**Required action**
Reproduce the text lines from each of the entries below word for word, without changing anything. Leave out the pictures.

**Page images and their extracted text**
======
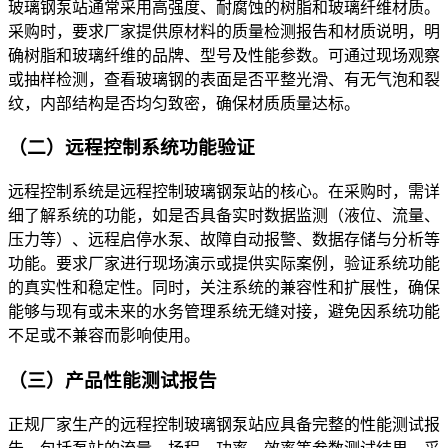
玻璃钢泵站通常采用高强度、耐腐蚀的树脂和玻璃纤维材质。
采购时，要求厂家提供原材料的质量检测报告和材质说明，明
确树脂和玻璃纤维的品牌、型号及性能参数。可通过现场观察
或抽样检测，查看玻璃钢的表面是否平整光滑、有无气泡和裂
纹，内部结构是否均匀致密，确保材质质量达标。
（二）远程控制系统功能验证
远程控制系统是远程控制玻璃钢泵站的核心。在采购时，需详
细了解系统的功能，如是否具备实时数据监测（液位、流量、
压力等）、远程启停水泵、故障自动报警、数据存储与分析等
功能。要求厂家进行现场演示或提供实际案例，验证系统功能
的真实性和稳定性。同时，关注系统的兼容性和扩展性，确保
能够与现有或未来的水务管理系统无缝对接，避免因系统功能
不足或不兼容而影响使用。
（三）产品性能测试报告
正规厂家生产的远程控制玻璃钢泵站应具备完整的性能测试报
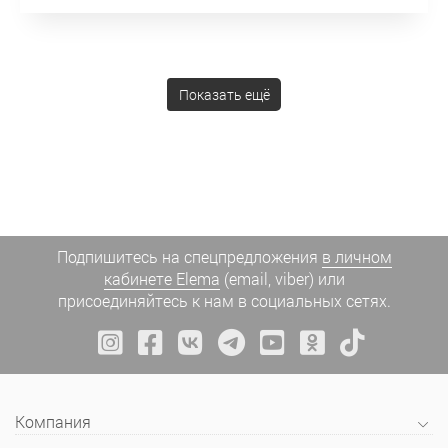
Показать ещё
Подпишитесь на спецпредложения
в личном
кабинете Elema
(email, viber) или
присоединяйтесь к нам в социальных сетях.
Компания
======
**Reply to the exercise**
玻璃钢泵站通常采用高强度、耐腐蚀的树脂和玻璃纤维材质。
采购时，要求厂家提供原材料的质量检测报告和材质说明，明
确树脂和玻璃纤维的品牌、型号及性能参数。可通过现场观察
或抽样检测，查看玻璃钢的表面是否平整光滑、有无气泡和裂
纹，内部结构是否均匀致密，确保材质质量达标。
（二）远程控制系统功能验证
远程控制系统是远程控制玻璃钢泵站的核心。在采购时，需详
细了解系统的功能，如是否具备实时数据监测（液位、流量、
压力等）、远程启停水泵、故障自动报警、数据存储与分析等
功能。要求厂家进行现场演示或提供实际案例，验证系统功能
的真实性和稳定性。同时，关注系统的兼容性和扩展性，确保
能够与现有或未来的水务管理系统无缝对接，避免因系统功能
不足或不兼容而影响使用。
（三）产品性能测试报告
正规厂家生产的远程控制玻璃钢泵站应具备完整的性能测试报
Показать ещё
Подпишитесь на спецпредложения
в личном
кабинете Elema
(email, viber) или
присоединяйтесь к нам в социальных сетях.
Компания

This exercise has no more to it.